* [INPUT DATA]:
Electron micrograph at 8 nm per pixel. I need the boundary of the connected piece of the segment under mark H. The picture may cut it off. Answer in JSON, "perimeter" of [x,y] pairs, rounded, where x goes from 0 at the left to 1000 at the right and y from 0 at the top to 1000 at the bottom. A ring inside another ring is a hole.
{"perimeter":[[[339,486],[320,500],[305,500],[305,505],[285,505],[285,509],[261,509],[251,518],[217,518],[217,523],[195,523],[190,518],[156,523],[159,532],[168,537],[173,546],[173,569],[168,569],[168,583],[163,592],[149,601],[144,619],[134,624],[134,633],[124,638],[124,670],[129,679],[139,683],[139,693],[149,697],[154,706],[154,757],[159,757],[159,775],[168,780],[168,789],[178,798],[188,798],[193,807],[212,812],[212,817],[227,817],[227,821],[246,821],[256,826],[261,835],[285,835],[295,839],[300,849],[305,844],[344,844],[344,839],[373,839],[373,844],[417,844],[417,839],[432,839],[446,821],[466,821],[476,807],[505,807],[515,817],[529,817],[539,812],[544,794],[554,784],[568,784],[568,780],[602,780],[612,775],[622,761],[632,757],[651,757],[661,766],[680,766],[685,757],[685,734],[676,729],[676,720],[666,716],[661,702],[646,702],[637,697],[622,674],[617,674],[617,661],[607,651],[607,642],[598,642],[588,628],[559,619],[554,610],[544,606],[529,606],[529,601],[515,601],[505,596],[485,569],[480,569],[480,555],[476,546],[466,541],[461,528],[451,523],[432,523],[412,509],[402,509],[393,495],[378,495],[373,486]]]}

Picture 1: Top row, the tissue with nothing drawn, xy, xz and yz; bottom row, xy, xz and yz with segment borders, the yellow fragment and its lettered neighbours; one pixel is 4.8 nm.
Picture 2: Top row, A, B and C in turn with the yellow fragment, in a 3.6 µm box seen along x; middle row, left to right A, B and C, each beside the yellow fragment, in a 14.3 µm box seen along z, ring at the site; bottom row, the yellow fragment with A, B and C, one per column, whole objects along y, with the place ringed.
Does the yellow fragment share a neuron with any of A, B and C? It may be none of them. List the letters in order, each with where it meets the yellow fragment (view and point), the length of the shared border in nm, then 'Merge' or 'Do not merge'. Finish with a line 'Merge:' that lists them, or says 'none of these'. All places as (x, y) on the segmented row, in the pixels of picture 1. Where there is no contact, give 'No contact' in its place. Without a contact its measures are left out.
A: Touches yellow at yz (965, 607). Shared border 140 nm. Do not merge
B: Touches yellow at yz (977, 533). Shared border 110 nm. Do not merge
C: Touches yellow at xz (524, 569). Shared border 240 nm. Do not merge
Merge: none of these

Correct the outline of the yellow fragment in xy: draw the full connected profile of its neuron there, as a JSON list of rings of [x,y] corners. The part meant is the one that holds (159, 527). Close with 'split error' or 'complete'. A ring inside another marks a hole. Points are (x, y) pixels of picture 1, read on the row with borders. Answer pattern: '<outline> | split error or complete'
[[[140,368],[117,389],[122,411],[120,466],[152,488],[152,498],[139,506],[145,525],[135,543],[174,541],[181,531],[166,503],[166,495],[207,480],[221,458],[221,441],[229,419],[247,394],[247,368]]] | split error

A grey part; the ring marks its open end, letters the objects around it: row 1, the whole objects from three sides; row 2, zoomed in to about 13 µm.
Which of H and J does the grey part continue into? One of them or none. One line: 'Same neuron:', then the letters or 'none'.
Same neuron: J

* [WORK TO BE COMPLETED]: Write out word for word only the lines from the one with "A grey part;" to the end of the material, both ends included.

* [RESPONSE]:
A grey part; the ring marks its open end, letters the objects around it: row 1, the whole objects from three sides; row 2, zoomed in to about 13 µm.
Which of H and J does the grey part continue into? One of them or none. One line: 'Same neuron:', then the letters or 'none'.
Same neuron: J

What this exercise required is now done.